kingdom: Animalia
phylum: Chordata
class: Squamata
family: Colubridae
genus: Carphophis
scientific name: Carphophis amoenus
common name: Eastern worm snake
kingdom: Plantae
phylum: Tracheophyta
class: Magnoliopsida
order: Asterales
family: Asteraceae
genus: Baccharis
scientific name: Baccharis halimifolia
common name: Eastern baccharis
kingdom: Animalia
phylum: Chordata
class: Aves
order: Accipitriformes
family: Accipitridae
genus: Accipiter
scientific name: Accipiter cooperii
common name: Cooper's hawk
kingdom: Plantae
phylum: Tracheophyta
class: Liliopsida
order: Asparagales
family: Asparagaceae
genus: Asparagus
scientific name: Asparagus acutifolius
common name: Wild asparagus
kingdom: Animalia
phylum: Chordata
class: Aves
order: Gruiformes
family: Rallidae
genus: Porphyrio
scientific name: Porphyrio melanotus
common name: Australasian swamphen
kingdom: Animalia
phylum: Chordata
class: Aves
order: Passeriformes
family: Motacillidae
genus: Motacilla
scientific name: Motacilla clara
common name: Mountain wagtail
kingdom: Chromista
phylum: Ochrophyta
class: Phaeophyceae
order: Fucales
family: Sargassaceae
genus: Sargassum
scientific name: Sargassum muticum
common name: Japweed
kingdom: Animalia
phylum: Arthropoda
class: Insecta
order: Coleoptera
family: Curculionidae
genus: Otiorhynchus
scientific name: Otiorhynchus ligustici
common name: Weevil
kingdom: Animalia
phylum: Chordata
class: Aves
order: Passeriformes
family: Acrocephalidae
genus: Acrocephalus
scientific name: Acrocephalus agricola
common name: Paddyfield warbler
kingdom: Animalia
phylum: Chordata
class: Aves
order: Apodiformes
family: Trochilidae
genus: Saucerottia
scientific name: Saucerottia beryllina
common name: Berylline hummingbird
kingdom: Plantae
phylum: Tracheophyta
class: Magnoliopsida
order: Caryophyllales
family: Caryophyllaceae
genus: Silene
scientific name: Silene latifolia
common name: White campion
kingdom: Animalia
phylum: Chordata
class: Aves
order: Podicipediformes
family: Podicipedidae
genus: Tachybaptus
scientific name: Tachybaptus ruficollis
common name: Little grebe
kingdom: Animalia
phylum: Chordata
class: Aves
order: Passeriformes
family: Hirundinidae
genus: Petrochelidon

————————

Direction —
Rewrite the lines of these entries, substituting "vernacular name" for every "common name" and leaving everything else unchanged.

Task answer —
kingdom: Animalia
phylum: Chordata
class: Squamata
family: Colubridae
genus: Carphophis
scientific name: Carphophis amoenus
vernacular name: Eastern worm snake
kingdom: Plantae
phylum: Tracheophyta
class: Magnoliopsida
order: Asterales
family: Asteraceae
genus: Baccharis
scientific name: Baccharis halimifolia
vernacular name: Eastern baccharis
kingdom: Animalia
phylum: Chordata
class: Aves
order: Accipitriformes
family: Accipitridae
genus: Accipiter
scientific name: Accipiter cooperii
vernacular name: Cooper's hawk
kingdom: Plantae
phylum: Tracheophyta
class: Liliopsida
order: Asparagales
family: Asparagaceae
genus: Asparagus
scientific name: Asparagus acutifolius
vernacular name: Wild asparagus
kingdom: Animalia
phylum: Chordata
class: Aves
order: Gruiformes
family: Rallidae
genus: Porphyrio
scientific name: Porphyrio melanotus
vernacular name: Australasian swamphen
kingdom: Animalia
phylum: Chordata
class: Aves
order: Passeriformes
family: Motacillidae
genus: Motacilla
scientific name: Motacilla clara
vernacular name: Mountain wagtail
kingdom: Chromista
phylum: Ochrophyta
class: Phaeophyceae
order: Fucales
family: Sargassaceae
genus: Sargassum
scientific name: Sargassum muticum
vernacular name: Japweed
kingdom: Animalia
phylum: Arthropoda
class: Insecta
order: Coleoptera
family: Curculionidae
genus: Otiorhynchus
scientific name: Otiorhynchus ligustici
vernacular name: Weevil
kingdom: Animalia
phylum: Chordata
class: Aves
order: Passeriformes
family: Acrocephalidae
genus: Acrocephalus
scientific name: Acrocephalus agricola
vernacular name: Paddyfield warbler
kingdom: Animalia
phylum: Chordata
class: Aves
order: Apodiformes
family: Trochilidae
genus: Saucerottia
scientific name: Saucerottia beryllina
vernacular name: Berylline hummingbird
kingdom: Plantae
phylum: Tracheophyta
class: Magnoliopsida
order: Caryophyllales
family: Caryophyllaceae
genus: Silene
scientific name: Silene latifolia
vernacular name: White campion
kingdom: Animalia
phylum: Chordata
class: Aves
order: Podicipediformes
family: Podicipedidae
genus: Tachybaptus
scientific name: Tachybaptus ruficollis
vernacular name: Little grebe
kingdom: Animalia
phylum: Chordata
class: Aves
order: Passeriformes
family: Hirundinidae
genus: Petrochelidon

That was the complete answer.